After finding "30 Desember 2025" in the data, write out its line and all following lines without change, up to and including the last one. Leave out pictures.

* **Transcribed page contents**
........
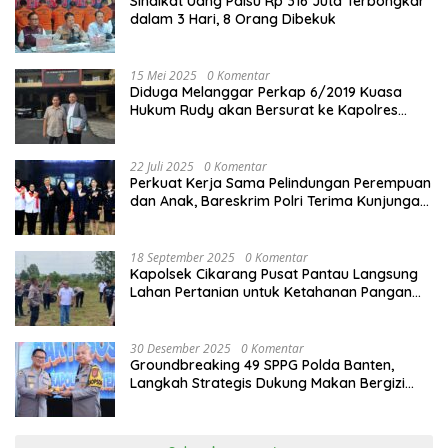
Sindikat Uang Palsu Rp 316 Juta Terbongkar
dalam 3 Hari, 8 Orang Dibekuk
15 Mei 2025
0 Komentar
Diduga Melanggar Perkap 6/2019 Kuasa
Hukum Rudy akan Bersurat ke Kapolres
Bandung Kota .
22 Juli 2025
0 Komentar
Perkuat Kerja Sama Pelindungan Perempuan
dan Anak, Bareskrim Polri Terima Kunjungan
Delegasi Kepolisian nasional Korea Selatan
18 September 2025
0 Komentar
Kapolsek Cikarang Pusat Pantau Langsung
Lahan Pertanian untuk Ketahanan Pangan
Nasional
30 Desember 2025
0 Komentar
Groundbreaking 49 SPPG Polda Banten,
Langkah Strategis Dukung Makan Bergizi
Gratis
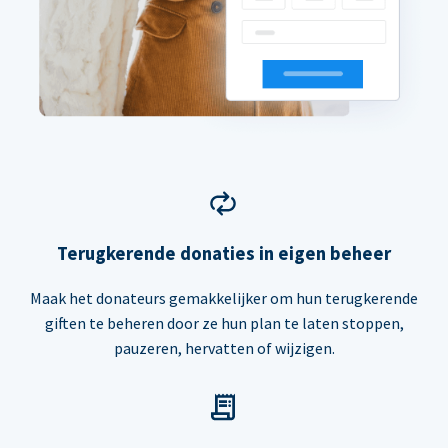
Terugkerende donaties in eigen beheer
Maak het donateurs gemakkelijker om hun terugkerende
giften te beheren door ze hun plan te laten stoppen,
pauzeren, hervatten of wijzigen.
........
* **Solution to this problem**
30 Desember 2025
0 Komentar
Groundbreaking 49 SPPG Polda Banten,
Langkah Strategis Dukung Makan Bergizi
Gratis
Terugkerende donaties in eigen beheer
Maak het donateurs gemakkelijker om hun terugkerende
giften te beheren door ze hun plan te laten stoppen,
pauzeren, hervatten of wijzigen.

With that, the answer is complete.